Thursday, January 23, 2025

Values and Noncompliance

Robert Mann, in his substack today, articulates many of my own thoughts about Bishop Budde's message this last week. He also quotes from Kristin Du Mez's substack, where she collects several right-wing criticisms of Budde. Most boil down to (1) she disrespected the president and the event, and (2) she's a bad person and a bad representative of Christianity. 

Much of the latter criticism relates to her gender. A good bit of US evangelicalism (the Southern Baptist segment, mainly) opposes ordaining women for pastoral leadership or preaching. (Other streams of evangelicalism, e.g., Pentecostals, believe differently.)   "Women's ordination," tweeted Reformed professor Joe Rigney, "is a cancer that unleases [sic?] untethered [sic?] empathy in the church (and spills over into society).”* 

I concur with Mann's assessment:

I cannot imagine more loving and gentle words from a pastor to a president. She was full of respect for Trump and his position. Her words overflowed with all the love and concern for the oppressed that Jesus commanded.

Mann goes on to recommend a book by Budde, How We Learn to Be Brave: Decisive Moments in Life and Faith. I'll have to get that.

A different writer I follow, Timothy Burke (the professor, not Tim Burke the journalist), also wrote today about brave, decisive moments--moments of noncompliance. Specifically, Burke criticizes the wave of administrative compliance with new (Trump administration) directives, such as those gutting DEI programs. The force of administrative compliance in a complicated bureaucracy like a university, Burke warns, creates its own unthinking momentum: 

What has hidden inside many compliance regimes is the misuse of compliance to justify voluntary, values-driven, sometimes blatantly ideological interpretations of legal and regulatory requirements and to shield those decisions from any questioning

The response, Burke suggests, involves clarifying and acting on personal, professional, and institutional values. In the absence of rules or regulatory bodies to ensure equality, diversity, and inclusion, Burke argues, we must choose to do these things ourselves not out of administrative compliance but because they're the right things to do. It's right to recognize and redress systemic injustices and inequalities. It's right to make the necessary trade-offs to ensure wide accessibility and representation in our institutions and disciplines. 

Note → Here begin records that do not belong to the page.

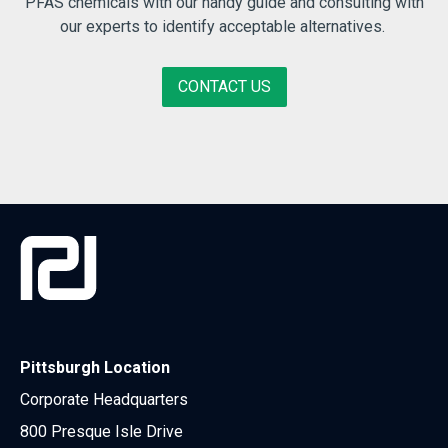
PFAS chemicals with our handy guide and consulting with
our experts to identify acceptable alternatives.
CONTACT US
Pittsburgh Location
Corporate Headquarters
800 Presque Isle Drive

Such a need for re-valuing values offers an opportunity for faith. The world where religion (and the Christian Church especially) feels itself becoming increasingly irrelevant is also the world in which one set of values/worldviews (white cis-het masculinist evangelical nationalism) presents itself as the only game in town and expects mute compliance. Against this expectation, Christians like Budde get to say, decisively, bravely: No. There are other values, deeper and richer sources of being that connect us to the whole human community, that align us with the Creator's love for all humanity, that take as their model the Redeemer's life of service and sacrifice. 

Noncompliance with the expectations of Trumpian nationalism will read as disrespect, no matter how gently they are phrased.

More tomorrow.

*I was confused here. What's wrong with empathy? So I did a bit of research. A Fellow at New Saint Andrews College, Rigney, I learned, has publicly criticized empathy as a sinful corruption of Christian compassion. Here's my first-impression summary of his take: whereas Christian compassion cares for the good of the suffering person, empathy (in Rigney's view) cares for the feelings of the suffering person. I can see how such a view would help buttress an opposition to LGBTQ+ rights. I'm guessing the reasoning goes something like this: queer and trans folk are confused about what's good for them. Christian cis-het orthodoxy is good; queerness is harmful. Queer/trans folk say that their feelings are natural and good, insisting that those who do not tolerate their expressions of identity and orientation wrong them because they deny queer/trans feelings. Christian compassion a la Rigney would lovingly insist on cis-het Christian holiness. To be pro-queer, as Bishop Budde is, in Rigney's view represents a sinful displacement of compassion by secular empathy, caring about the queer person's feelings rather than for their temporal and eternal good. That's my guess, anyway. I of course disagree, but that's a different post. I'm less certain how calling for mercy for immigrants (not acceptance, not amnesty--mercy) commits a similar sin.